*** Opening The data ***

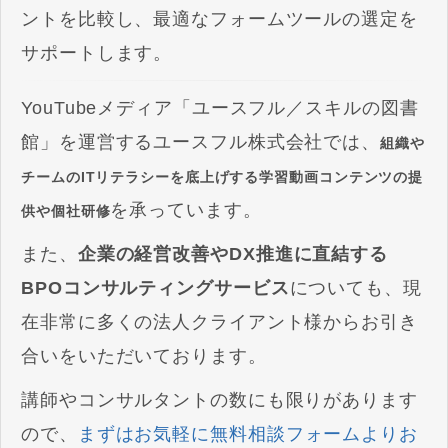
ントを比較し、最適なフォームツールの選定を
サポートします。
YouTubeメディア「ユースフル／スキルの図書
館」を運営するユースフル株式会社では、
組織や
チームのITリテラシーを底上げする学習動画コンテンツの提
を承っています。
供や個社研修
また、
企業の経営改善やDX推進に直結する
BPOコンサルティングサービス
についても、現
在非常に多くの法人クライアント様からお引き
合いをいただいております。
講師やコンサルタントの数にも限りがあります
ので、
まずはお気軽に無料相談フォームよりお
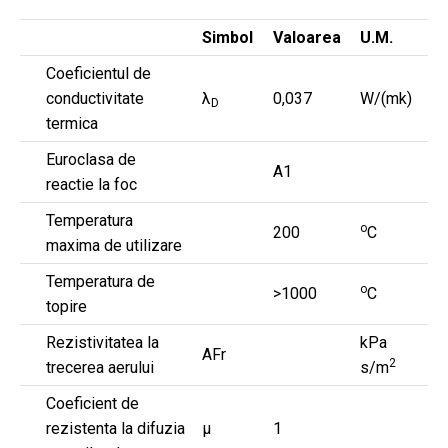
Simbol
Valoarea
U.M.
Coeficientul de
conductivitate
λ
0,037
W/(mk)
D
termica
Euroclasa de
A1
reactie la foc
Temperatura
o
200
C
maxima de utilizare
Temperatura de
o
>1000
C
topire
Rezistivitatea la
kPa
AFr
2
trecerea aerului
s/m
Coeficient de
rezistenta la difuzia
μ
1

*** Closing The data ***

— Description of the task —
Render all the lines of text from the records above as a JSON list of strings, with one string per line. Omit blank lines and leave the pictures out.

— Output of the task —
[
  "ントを比較し、最適なフォームツールの選定を",
  "サポートします。",
  "YouTubeメディア「ユースフル／スキルの図書",
  "館」を運営するユースフル株式会社では、",
  "組織や",
  "チームのITリテラシーを底上げする学習動画コンテンツの提",
  "を承っています。",
  "供や個社研修",
  "また、",
  "企業の経営改善やDX推進に直結する",
  "BPOコンサルティングサービス",
  "についても、現",
  "在非常に多くの法人クライアント様からお引き",
  "合いをいただいております。",
  "講師やコンサルタントの数にも限りがあります",
  "ので、",
  "まずはお気軽に無料相談フォームよりお",
  "Simbol",
  "Valoarea",
  "U.M.",
  "Coeficientul de",
  "conductivitate",
  "λ",
  "0,037",
  "W/(mk)",
  "D",
  "termica",
  "Euroclasa de",
  "A1",
  "reactie la foc",
  "Temperatura",
  "o",
  "200",
  "C",
  "maxima de utilizare",
  "Temperatura de",
  "o",
  ">1000",
  "C",
  "topire",
  "Rezistivitatea la",
  "kPa",
  "AFr",
  "2",
  "trecerea aerului",
  "s/m",
  "Coeficient de",
  "rezistenta la difuzia",
  "μ",
  "1"
]